There are many considerations a potter must entertain while making pots for high-heat applications that include utility, cooking methods, ideas of local foods, international recipes, and tabletop culture.
This two-day hands-on workshop introduces participants to high-fire flameware for making flameproof cooking pots. The “flameproof” clay body is specially formulated to withstand thermal shock when in high-heat cooking environments – grill, broiler, pre-heated oven, wood-fire oven, stovetop, and more. We will explore the utilitarian necessities of a cooking pot used in these high-heat environments, and aesthetic considerations for a beautiful pot presented from the cooktop to the tabletop. Participants can expect to make a covered stovetop pot and an altered baking/roasting pot. Clay body, glazes, and appropriate firings for flameware will be discussed.
Demonstrations, hands-on work, and lively discussion will give students a solid foundation for working with flameware and ideas to take shape in the form of clay cooking pots for slow food & a healthy world. This workshop is designed for students with a solid foundation in wheel-forming.
Robbie Lobell is co-founder and co-owner of Cook on Clay. She is a full-time studio potter and educator living and working on Whidbey Island in the Pacific Northwest. Primarily self-taught, Robbie received continuing education through intensive study, residencies, and assistantships. She is a mentor and teacher in her Zakin Apprenticeship Program and demonstrates, lectures, and teaches throughout the country and beyond. For the past decade Robbie has focused her work on designing and producing flameproof cookware with a flameware recipe handed down to her by Karen Karnes.

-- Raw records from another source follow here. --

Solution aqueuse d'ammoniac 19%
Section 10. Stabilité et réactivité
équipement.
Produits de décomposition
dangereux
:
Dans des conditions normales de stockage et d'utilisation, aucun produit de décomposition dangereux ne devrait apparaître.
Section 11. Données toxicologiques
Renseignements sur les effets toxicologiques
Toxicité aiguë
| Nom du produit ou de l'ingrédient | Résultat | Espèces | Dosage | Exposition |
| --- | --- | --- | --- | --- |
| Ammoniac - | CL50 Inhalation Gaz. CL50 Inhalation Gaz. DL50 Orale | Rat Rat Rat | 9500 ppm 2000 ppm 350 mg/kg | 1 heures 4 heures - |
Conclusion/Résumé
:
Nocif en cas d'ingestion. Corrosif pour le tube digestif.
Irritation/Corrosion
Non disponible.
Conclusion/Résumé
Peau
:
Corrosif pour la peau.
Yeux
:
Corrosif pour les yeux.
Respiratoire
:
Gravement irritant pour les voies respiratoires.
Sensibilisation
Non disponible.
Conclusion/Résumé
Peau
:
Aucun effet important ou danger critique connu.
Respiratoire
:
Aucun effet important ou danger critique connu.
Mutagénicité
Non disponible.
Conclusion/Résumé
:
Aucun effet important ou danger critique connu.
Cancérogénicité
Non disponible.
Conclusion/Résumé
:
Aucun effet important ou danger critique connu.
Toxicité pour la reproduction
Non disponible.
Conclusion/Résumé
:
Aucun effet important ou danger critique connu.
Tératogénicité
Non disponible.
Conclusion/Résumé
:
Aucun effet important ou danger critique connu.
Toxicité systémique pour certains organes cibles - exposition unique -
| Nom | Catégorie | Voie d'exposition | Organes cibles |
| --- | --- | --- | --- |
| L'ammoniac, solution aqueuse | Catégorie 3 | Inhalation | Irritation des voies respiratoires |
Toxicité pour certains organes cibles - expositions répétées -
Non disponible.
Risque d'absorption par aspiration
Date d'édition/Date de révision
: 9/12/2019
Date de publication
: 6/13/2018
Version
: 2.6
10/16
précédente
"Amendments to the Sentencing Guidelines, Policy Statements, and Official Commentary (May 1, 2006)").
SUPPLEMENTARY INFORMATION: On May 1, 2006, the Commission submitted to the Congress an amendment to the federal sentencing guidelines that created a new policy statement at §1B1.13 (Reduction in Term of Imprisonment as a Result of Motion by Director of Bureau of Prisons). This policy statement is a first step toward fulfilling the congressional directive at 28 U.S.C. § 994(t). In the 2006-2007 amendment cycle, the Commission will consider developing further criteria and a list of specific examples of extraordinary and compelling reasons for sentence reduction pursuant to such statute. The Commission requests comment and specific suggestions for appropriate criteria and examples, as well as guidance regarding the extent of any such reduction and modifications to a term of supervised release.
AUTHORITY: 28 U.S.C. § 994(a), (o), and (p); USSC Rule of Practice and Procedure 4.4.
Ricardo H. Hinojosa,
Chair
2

Lobell's pots reside in kitchens and on tables across North America and beyond. Her flameproof cookware is used by award winning chefs and featured in galleries and shows, gourmet food shops, and at culinary events. Robbie's work has been exhibited nationwide and written about in a number of ceramics books and ceramic and food publications. She is a member of NCECA, Slow Food International, American Ceramic Society, Whidbey Island Grown, Washington Ceramic Association, and on the Studio Potter Board of Directors.